'''

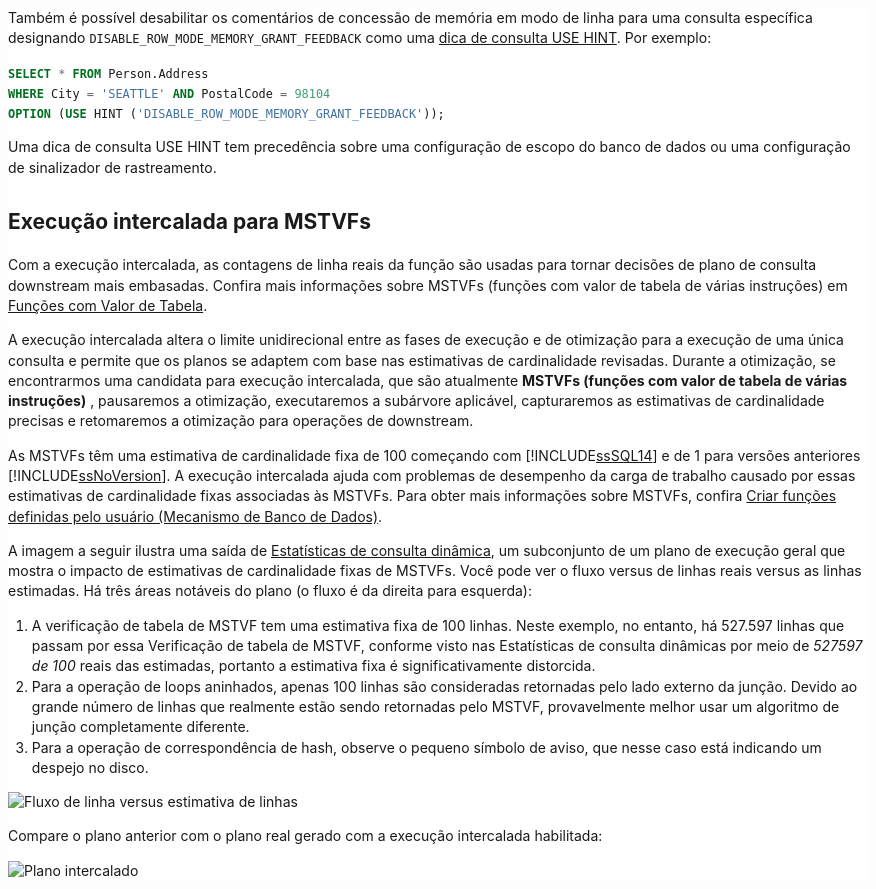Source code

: Também é possível desabilitar os comentários de concessão de memória em modo de linha para uma consulta específica designando `DISABLE_ROW_MODE_MEMORY_GRANT_FEEDBACK` como uma [dica de consulta USE HINT](../../t-sql/queries/hints-transact-sql-query.md#use_hint). Por exemplo:

```sql
SELECT * FROM Person.Address  
WHERE City = 'SEATTLE' AND PostalCode = 98104
OPTION (USE HINT ('DISABLE_ROW_MODE_MEMORY_GRANT_FEEDBACK')); 
```

Uma dica de consulta USE HINT tem precedência sobre uma configuração de escopo do banco de dados ou uma configuração de sinalizador de rastreamento.

## <a name="interleaved-execution-for-mstvfs"></a>Execução intercalada para MSTVFs
Com a execução intercalada, as contagens de linha reais da função são usadas para tornar decisões de plano de consulta downstream mais embasadas. Confira mais informações sobre MSTVFs (funções com valor de tabela de várias instruções) em [Funções com Valor de Tabela](../../relational-databases/user-defined-functions/create-user-defined-functions-database-engine.md#TVF).

A execução intercalada altera o limite unidirecional entre as fases de execução e de otimização para a execução de uma única consulta e permite que os planos se adaptem com base nas estimativas de cardinalidade revisadas. Durante a otimização, se encontrarmos uma candidata para execução intercalada, que são atualmente **MSTVFs (funções com valor de tabela de várias instruções)** , pausaremos a otimização, executaremos a subárvore aplicável, capturaremos as estimativas de cardinalidade precisas e retomaremos a otimização para operações de downstream.   

As MSTVFs têm uma estimativa de cardinalidade fixa de 100 começando com [!INCLUDE[ssSQL14](../../includes/sssql14-md.md)] e de 1 para versões anteriores [!INCLUDE[ssNoVersion](../../includes/ssnoversion-md.md)]. A execução intercalada ajuda com problemas de desempenho da carga de trabalho causado por essas estimativas de cardinalidade fixas associadas às MSTVFs. Para obter mais informações sobre MSTVFs, confira [Criar funções definidas pelo usuário (Mecanismo de Banco de Dados)](../../relational-databases/user-defined-functions/create-user-defined-functions-database-engine.md#TVF).

A imagem a seguir ilustra uma saída de [Estatísticas de consulta dinâmica](../../relational-databases/performance/live-query-statistics.md), um subconjunto de um plano de execução geral que mostra o impacto de estimativas de cardinalidade fixas de MSTVFs. Você pode ver o fluxo versus de linhas reais versus as linhas estimadas. Há três áreas notáveis do plano (o fluxo é da direita para esquerda):
1. A verificação de tabela de MSTVF tem uma estimativa fixa de 100 linhas. Neste exemplo, no entanto, há 527.597 linhas que passam por essa Verificação de tabela de MSTVF, conforme visto nas Estatísticas de consulta dinâmicas por meio de *527597 de 100* reais das estimadas, portanto a estimativa fixa é significativamente distorcida.
1. Para a operação de loops aninhados, apenas 100 linhas são consideradas retornadas pelo lado externo da junção. Devido ao grande número de linhas que realmente estão sendo retornadas pelo MSTVF, provavelmente melhor usar um algoritmo de junção completamente diferente.
1. Para a operação de correspondência de hash, observe o pequeno símbolo de aviso, que nesse caso está indicando um despejo no disco.

![Fluxo de linha versus estimativa de linhas](./media/7_AQPFlowThreeAreas.png)

Compare o plano anterior com o plano real gerado com a execução intercalada habilitada:

![Plano intercalado](./media/8_AQPInterleavedEnabledPlan.png)
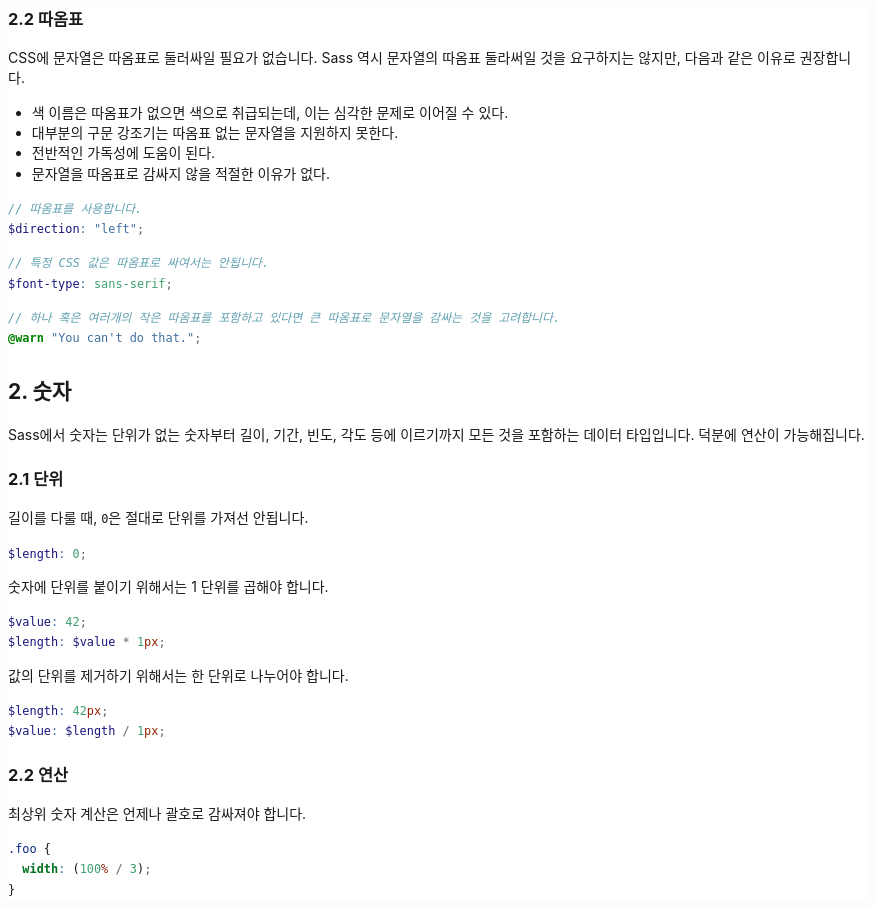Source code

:### 2.2 따옴표

CSS에 문자열은 따옴표로 둘러싸일 필요가 없습니다. Sass 역시 문자열의 따옴표 둘라써일 것을 요구하지는 않지만, 다음과 같은 이유로 권장합니다.

- 색 이름은 따옴표가 없으면 색으로 취급되는데, 이는 심각한 문제로 이어질 수 있다.
- 대부분의 구문 강조기는 따옴표 없는 문자열을 지원하지 못한다.
- 전반적인 가독성에 도움이 된다.
- 문자열을 따옴표로 감싸지 않을 적절한 이유가 없다.

```scss
// 따옴표를 사용합니다.
$direction: "left";
```

```scss
// 특정 CSS 값은 따옴표로 싸여서는 안됩니다.
$font-type: sans-serif;
```

```scss
// 하나 혹은 여러개의 작은 따옴표를 포함하고 있다면 큰 따옴표로 문자열을 감싸는 것을 고려합니다.
@warn "You can't do that.";
```

## 2. 숫자

Sass에서 숫자는 단위가 없는 숫자부터 길이, 기간, 빈도, 각도 등에 이르기까지 모든 것을 포함하는 데이터 타입입니다. 덕분에 연산이 가능해집니다.

### 2.1 단위

길이를 다룰 때, `0`은 절대로 단위를 가져선 안됩니다.

```scss
$length: 0;
```

숫자에 단위를 붙이기 위해서는 1 단위를 곱해야 합니다.

```scss
$value: 42;
$length: $value * 1px;
```

값의 단위를 제거하기 위해서는 한 단위로 나누어야 합니다.

```scss
$length: 42px;
$value: $length / 1px;
```

### 2.2 연산

최상위 숫자 계산은 언제나 괄호로 감싸져야 합니다.

```scss
.foo {
  width: (100% / 3);
}
```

'''

ABOUT THIS TASK: Copy out each line of the material that holds the word "문자열을".

ANSWER BELOW:
- 대부분의 구문 강조기는 따옴표 없는 문자열을 지원하지 못한다.
- 문자열을 따옴표로 감싸지 않을 적절한 이유가 없다.
// 하나 혹은 여러개의 작은 따옴표를 포함하고 있다면 큰 따옴표로 문자열을 감싸는 것을 고려합니다.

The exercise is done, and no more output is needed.